Coupe UEFA 1992-1993, demi-finale retour, 20 avril 1993 :

AJ Auxerre – Borussia Dortmund 2-0 (1-0). Aller: 0-2. 5-6 tirs au but

Stade de l’Abbé-Deschamps, 18’500 spectateurs (guichets fermés).

Arbitre : M. Muhmentaler (Suisse).

Buts : 8e Martins (1-0), 72e Verlaat (2-0).

Tirs au but: Karl (0-1), Vahirua (1-1), Chapuisat (1-2), Prunier (2-2), Reinhardt (2-3), Laslandes (3-3), Schulz (3-4), Verlaat (4-4), Zorc (4-5). Dutuel (5-5), Rummenigge (5-6). Mahé (5-6, arrêt Klos).
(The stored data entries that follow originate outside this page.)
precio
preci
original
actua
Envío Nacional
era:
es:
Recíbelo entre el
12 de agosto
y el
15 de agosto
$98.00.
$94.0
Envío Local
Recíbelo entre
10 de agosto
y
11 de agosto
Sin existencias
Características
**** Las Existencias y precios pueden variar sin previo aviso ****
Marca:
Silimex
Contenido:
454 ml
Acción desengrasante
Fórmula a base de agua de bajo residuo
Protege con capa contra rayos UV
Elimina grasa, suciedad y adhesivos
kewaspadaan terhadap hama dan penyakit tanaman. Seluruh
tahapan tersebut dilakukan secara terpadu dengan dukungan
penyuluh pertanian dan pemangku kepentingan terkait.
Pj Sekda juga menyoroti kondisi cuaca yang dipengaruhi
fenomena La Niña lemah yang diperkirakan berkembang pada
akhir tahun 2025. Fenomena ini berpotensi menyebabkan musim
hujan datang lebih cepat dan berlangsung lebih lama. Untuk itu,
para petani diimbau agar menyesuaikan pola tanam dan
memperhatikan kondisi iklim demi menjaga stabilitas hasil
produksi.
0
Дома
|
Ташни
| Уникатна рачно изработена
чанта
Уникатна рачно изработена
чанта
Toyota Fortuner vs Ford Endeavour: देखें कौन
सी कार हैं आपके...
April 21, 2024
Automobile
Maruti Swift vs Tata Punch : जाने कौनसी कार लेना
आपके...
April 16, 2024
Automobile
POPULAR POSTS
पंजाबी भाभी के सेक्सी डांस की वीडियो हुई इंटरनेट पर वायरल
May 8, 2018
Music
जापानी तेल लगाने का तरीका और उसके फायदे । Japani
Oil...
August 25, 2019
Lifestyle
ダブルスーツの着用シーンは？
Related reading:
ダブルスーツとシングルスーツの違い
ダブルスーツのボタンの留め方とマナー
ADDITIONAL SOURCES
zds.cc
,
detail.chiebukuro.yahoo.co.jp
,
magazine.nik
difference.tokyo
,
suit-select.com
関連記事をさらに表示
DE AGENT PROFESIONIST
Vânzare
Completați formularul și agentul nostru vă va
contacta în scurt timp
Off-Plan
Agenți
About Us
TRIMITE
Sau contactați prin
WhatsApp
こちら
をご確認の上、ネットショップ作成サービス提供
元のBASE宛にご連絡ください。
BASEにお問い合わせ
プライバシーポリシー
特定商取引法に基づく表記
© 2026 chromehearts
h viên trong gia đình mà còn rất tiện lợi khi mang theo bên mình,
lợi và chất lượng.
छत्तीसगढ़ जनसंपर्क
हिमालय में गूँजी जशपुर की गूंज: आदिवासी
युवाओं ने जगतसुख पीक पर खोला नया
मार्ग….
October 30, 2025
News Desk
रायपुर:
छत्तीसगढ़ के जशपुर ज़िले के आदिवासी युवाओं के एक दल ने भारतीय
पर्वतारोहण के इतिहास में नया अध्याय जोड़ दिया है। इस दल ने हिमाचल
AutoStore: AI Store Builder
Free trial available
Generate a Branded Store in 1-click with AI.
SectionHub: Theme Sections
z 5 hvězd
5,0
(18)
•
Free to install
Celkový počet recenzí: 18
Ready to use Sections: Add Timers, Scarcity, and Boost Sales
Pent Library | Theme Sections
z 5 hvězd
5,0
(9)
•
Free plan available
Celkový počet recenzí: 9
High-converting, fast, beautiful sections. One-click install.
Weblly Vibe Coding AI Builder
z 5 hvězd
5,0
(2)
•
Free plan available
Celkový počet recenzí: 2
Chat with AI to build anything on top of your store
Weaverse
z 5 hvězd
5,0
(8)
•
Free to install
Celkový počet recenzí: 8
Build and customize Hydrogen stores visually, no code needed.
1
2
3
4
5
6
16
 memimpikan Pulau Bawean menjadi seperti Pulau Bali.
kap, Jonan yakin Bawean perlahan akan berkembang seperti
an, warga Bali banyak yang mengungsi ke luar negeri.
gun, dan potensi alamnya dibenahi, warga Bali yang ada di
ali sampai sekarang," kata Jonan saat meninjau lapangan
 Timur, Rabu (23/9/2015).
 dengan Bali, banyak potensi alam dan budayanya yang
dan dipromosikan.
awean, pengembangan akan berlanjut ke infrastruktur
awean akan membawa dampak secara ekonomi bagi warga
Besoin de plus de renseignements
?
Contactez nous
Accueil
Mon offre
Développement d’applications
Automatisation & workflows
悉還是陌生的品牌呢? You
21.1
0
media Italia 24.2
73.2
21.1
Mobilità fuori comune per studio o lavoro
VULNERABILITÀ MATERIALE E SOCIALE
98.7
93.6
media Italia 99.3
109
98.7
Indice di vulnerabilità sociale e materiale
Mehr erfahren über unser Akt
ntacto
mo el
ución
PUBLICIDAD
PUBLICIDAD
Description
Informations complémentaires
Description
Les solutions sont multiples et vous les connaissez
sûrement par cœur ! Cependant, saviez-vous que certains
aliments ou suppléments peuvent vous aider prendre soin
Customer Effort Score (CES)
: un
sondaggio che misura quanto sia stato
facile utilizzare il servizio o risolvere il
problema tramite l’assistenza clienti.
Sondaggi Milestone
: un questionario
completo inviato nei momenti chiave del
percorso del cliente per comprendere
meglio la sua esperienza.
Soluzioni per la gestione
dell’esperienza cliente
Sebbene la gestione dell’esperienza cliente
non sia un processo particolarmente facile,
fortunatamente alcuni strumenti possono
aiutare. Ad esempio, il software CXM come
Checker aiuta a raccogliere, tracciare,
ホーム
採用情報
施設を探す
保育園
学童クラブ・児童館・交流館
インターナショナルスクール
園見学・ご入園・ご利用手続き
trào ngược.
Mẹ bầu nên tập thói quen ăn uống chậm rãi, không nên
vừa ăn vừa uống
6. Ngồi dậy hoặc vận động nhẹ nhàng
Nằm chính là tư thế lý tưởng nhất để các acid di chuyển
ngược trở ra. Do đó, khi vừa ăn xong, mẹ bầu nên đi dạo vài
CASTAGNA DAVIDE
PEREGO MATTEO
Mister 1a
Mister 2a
AJ Auxerre: Charbonnier; Goma (100e Saïb), Prunier, Verlaat, Mahé; Dutuel, Guerreiro, Martins; Cocard, Baticle (106e Laslandes), Vahirua. Entraîneur: Guy Roux.

Borussia Dortmund : Klos; Kutowski, Schmidt, Schulz; Karl, Lusch (74e Mill), Zelic (104e Grauer), Zorc, Reinhardt; Rummenigge, Chapuisat. Entraîneur: Ottmar Hitzfeld.

Avertissements: 51e Kutowski, 70e Schulz, 78e Cocard, 80e Prunier, 100e Guerreiro.

Expulsions: 98e Kutowski (2e avertissement), 106e Guerreiro (2e avertissement).